This September, the most important event in the Netherlands was undoubtedly the elections for parliament. The two key issues in this year’s elections were the national economy and Europe. For the latter even a newspaper like the Wall Street Journal was highly interested in the outcomes of these elections. However, as of the time of writing this column a new government is yet to be appointed. After a disastrous loss to Belgium in soccer in August, we do not want to lose to the Belgians again in surpassing the time it takes to form a government!
One of the key observations in the campaign was that the statements made by politicians in debates were checked by the media. ‘Meten is weten’, we say in Dutch, or ‘measurement is knowledge’. As an econometrician you must certainly like this saying. And even more than before, a lot of numbers were thrown at us in debates, newspapers, and other media, to support the many claims made by politicians.
Before the elections the Central Planning Bureau (CPB) had calculated the impacts of the different economic programs of the political parties. And indeed, some big differences were found; in expected economic growth, budget deficits, national debt, housing prices, household purchasing power and the like. These numbers from the CPB calculations typically get a life of their own, as politicians happily endorse them and conveniently pick out those numbers that they can use as weapons against each other when debating. I can imagine that many voters lost track in this number jungle.
As an econometrician I have always looked upon these CPB calculations with some amazement. Why only provide point estimates? Given the huge uncertainties in economic projections, I would not be surprised to learn that the different estimates for the policy measures by the different parties are not significantly different from each other. As the English would say: ‘It is Tweedledum and Tweedledee’; it does not matter which economic program you choose; all of them would a priori lead to outcomes that are statistically indistinguishable. That would make political debates a lot easier. There would be no need anymore for technical economic discussions.
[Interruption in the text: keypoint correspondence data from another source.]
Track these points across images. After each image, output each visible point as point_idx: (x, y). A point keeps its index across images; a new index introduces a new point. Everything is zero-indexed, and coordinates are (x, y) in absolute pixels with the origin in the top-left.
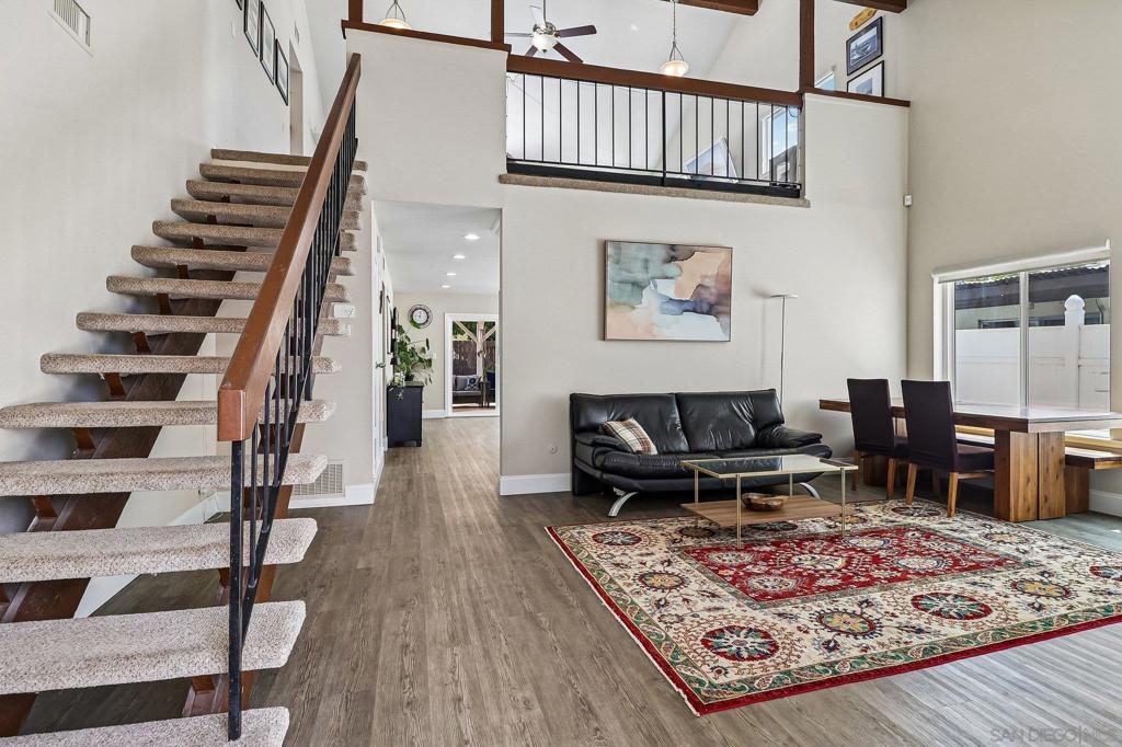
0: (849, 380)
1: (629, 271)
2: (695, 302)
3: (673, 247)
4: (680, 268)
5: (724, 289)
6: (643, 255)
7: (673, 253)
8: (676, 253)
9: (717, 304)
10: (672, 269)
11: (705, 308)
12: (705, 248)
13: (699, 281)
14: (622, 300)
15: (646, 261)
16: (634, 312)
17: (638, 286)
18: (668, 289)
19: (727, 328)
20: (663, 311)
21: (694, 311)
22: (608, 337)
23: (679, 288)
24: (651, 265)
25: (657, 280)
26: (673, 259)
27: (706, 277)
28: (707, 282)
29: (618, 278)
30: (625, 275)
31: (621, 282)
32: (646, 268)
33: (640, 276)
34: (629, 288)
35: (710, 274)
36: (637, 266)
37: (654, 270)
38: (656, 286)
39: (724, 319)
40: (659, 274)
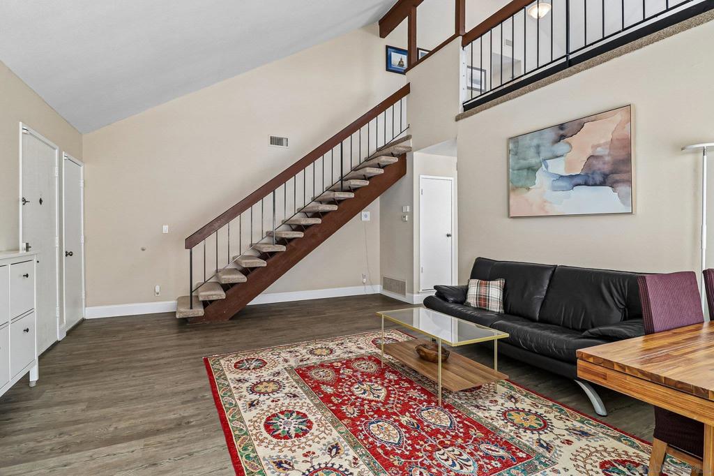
1: (524, 159)
2: (587, 175)
3: (561, 126)
4: (570, 144)
5: (621, 154)
6: (535, 142)
7: (562, 132)
8: (564, 132)
9: (614, 172)
10: (561, 147)
11: (599, 178)
12: (593, 117)
13: (589, 152)
14: (520, 184)
15: (538, 146)
16: (530, 192)
17: (532, 170)
18: (558, 167)
19: (630, 199)
20: (555, 189)
21: (586, 184)
22: (511, 215)
23: (569, 165)
24: (542, 148)
25: (548, 161)
26: (562, 137)
27: (599, 146)
28: (599, 151)
29: (516, 167)
30: (523, 163)
31: (519, 170)
32: (538, 153)
33: (533, 161)
34: (525, 173)
35: (602, 141)
36: (532, 152)
37: (544, 154)
38: (547, 167)
39: (623, 188)
40: (549, 155)
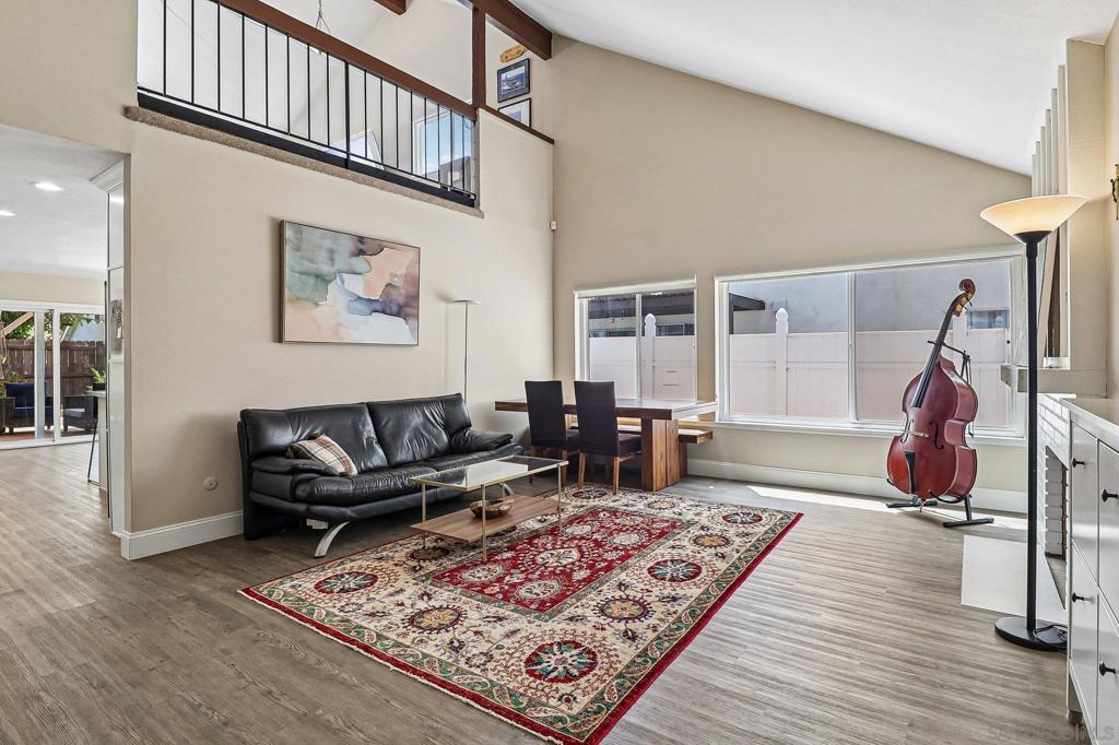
0: (526, 383)
1: (312, 261)
2: (384, 302)
3: (361, 239)
4: (369, 263)
5: (412, 290)
6: (328, 244)
7: (361, 246)
8: (364, 247)
9: (407, 305)
10: (359, 263)
11: (395, 309)
12: (395, 245)
13: (388, 281)
14: (303, 296)
15: (332, 252)
16: (318, 309)
17: (323, 280)
18: (356, 285)
19: (416, 331)
20: (352, 311)
21: (384, 312)
22: (287, 337)
23: (368, 286)
24: (337, 256)
25: (344, 275)
26: (361, 252)
27: (396, 276)
28: (398, 282)
29: (298, 268)
30: (312, 267)
31: (302, 273)
32: (332, 260)
33: (326, 269)
34: (312, 280)
35: (399, 273)
36: (323, 256)
37: (340, 264)
38: (343, 282)
39: (412, 322)
40: (346, 267)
So what should politicians be talking about then? If the numbers do not matter anymore, it should be about people and the way we organize our society. How can we make our country ready for challenges like aging, increasing health care and pension costs, environmental pollution and improving education? In other words, instead of economics, we should be focusing on political economy; the visions are more important than the numbers.
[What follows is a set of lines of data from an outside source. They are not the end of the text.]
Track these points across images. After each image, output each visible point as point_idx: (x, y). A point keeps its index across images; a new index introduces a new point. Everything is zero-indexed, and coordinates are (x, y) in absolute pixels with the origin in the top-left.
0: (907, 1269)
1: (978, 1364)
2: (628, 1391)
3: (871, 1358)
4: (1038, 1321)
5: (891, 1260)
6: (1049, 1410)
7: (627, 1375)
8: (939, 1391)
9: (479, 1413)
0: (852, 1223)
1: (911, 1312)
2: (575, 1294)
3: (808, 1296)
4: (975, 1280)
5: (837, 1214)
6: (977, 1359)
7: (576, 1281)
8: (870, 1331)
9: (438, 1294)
Going back to the numbers, I think it is almost an insult to Dutch people to withhold information about the dispersion of projected policy outcomes. Nowadays most weather forecast services, on internet and also on TV, provide us with nice graphs of temperature scenarios. And we all understand them. So why not provide the projections for economic variables in this way as well? It would be nice to see Coen Teulings, the director of the CPB, as an economic weatherman showing us the projected future developments of the Dutch economy using colorful scenario trees. My guess is, this will never happen…
Anyways, I wish you all the best in all your academic activities this year. A Happy New (Academic) Year!